The first part: the role of fedora in China, its connection with CentOS and RHEL, but I think I will connect it with desktop users in China and popular Linux operation and maintenance books in the Chinese market, such as "Brother Bird’s Linux Private Kitchen ", there may be a little words about RedHat’s development history in China, but this is not the main length

The second part: the more important part, I will introduce some fedora communities that are easy to access in China, including simplified Chinese and traditional Chinese communities, and their characteristics. This is what many Chinese users need, and may have Some readers outside of China are curious about this.

+1 from me.
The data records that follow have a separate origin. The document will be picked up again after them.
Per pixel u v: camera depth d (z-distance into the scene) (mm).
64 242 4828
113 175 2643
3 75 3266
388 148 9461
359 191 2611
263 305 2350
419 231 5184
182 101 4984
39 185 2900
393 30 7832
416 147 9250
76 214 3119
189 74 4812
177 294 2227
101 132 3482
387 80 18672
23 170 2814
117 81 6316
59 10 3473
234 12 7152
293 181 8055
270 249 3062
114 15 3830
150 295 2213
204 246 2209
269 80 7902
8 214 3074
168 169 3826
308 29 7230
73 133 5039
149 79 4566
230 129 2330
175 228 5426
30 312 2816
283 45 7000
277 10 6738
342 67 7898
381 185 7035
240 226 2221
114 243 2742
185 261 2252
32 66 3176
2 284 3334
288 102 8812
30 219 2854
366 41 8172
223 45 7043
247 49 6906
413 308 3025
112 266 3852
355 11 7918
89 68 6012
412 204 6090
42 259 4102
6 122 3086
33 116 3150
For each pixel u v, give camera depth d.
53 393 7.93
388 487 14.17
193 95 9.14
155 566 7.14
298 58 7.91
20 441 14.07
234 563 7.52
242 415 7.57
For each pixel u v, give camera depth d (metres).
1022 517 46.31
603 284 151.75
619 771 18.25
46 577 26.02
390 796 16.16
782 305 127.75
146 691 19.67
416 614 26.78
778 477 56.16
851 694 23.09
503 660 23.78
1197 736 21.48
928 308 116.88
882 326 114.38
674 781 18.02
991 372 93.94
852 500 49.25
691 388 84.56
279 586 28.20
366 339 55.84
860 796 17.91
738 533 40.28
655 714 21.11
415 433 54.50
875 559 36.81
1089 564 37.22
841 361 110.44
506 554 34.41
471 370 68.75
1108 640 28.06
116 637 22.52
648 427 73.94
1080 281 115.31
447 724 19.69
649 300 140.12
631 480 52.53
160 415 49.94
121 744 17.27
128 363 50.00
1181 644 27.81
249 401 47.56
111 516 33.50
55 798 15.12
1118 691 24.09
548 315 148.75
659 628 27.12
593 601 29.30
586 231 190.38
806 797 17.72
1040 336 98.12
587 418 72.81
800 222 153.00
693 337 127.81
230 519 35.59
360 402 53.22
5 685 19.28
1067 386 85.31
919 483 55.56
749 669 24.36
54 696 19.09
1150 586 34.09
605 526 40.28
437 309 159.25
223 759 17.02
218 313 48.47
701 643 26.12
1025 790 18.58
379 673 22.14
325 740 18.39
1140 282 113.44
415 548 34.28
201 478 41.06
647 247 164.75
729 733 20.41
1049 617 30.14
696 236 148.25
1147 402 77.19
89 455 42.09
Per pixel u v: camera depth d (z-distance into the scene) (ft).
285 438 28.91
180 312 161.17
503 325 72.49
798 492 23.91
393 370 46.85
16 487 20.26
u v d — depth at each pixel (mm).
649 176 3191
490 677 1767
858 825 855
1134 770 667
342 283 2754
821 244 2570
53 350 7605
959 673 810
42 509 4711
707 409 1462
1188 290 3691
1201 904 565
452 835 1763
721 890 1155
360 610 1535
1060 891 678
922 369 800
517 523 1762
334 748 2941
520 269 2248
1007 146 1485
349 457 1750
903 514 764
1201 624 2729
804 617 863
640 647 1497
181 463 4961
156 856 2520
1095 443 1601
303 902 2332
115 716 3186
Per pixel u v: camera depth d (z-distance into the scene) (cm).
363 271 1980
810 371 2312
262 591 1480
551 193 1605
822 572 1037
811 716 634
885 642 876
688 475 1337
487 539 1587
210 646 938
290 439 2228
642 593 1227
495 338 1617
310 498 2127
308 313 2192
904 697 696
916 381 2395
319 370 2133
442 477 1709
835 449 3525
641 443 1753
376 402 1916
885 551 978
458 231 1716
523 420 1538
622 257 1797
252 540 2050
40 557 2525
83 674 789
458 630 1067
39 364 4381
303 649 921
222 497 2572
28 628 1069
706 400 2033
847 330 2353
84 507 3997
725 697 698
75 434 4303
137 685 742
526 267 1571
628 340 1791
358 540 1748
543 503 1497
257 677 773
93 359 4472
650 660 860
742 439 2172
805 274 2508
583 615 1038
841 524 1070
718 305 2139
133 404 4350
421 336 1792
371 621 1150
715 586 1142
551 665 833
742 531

Once another editor gives it a +1, they’ll create a card for it on our Kanban board. In the meantime, you can log in to teams.fedoraproject.org with your Fedora account and I’ll add you to the team.

+1 from me. I’ve created the Taiga card #286 About fedora in China
You can see it in the Taiga Kanban board here:
https://teams.fedoraproject.org/project/asamalik-fedora-magazine/kanban

Sorry to disturb you here, but as a new fedora magazine contributor, I am confused about what I should do next to continue my submission. I read the fedora wiki about this article, but I still need some help

Sure, what can I help you with?

Please just tell me how I should start publishing my article next, thank you.

Hello @jetsaman ,
Have you followed all of the directions found at https://docs.fedoraproject.org/en-US/fedora-magazine/writing-an-article/?
Did you follow the directions for getting access at https://docs.fedoraproject.org/en-US/fedora-magazine/getting-access/?
If you have access you can start writing your article at Fedora Magazines Wordpress site, just log in with you FAS ID and create the post. Once you are added to the the magazines project tracking (Taiga) as a writer, and assigned to the card for your article spec by an editor you can move the card to in progress while you are writing the article. After you have completed the article, and feel it is ready for review, move the card to the Review column. The editorial board meets weekly (Wednesday’s at 0800 UTC) at #fedora-meeting channel on freenode, and will review the article at that time and decide if it is ready for publishing or not. If publishing is decided, then an Editor and Image creator are assigned (often the same person) and the article gets scheduled. If the editors feel the article needs more work, it will be moved back to the in progress column, and the author will be informed of the reason(s), usually with helpful suggestions on what needs some more work. We use the Taiga cards to comment on the article as it progresses and to answer questions from the authors, from time to time. It is a handy way of keeping track of the article progress for both the authors and the editors. Also a good place to ask for help about specifics of what you are writing if needed.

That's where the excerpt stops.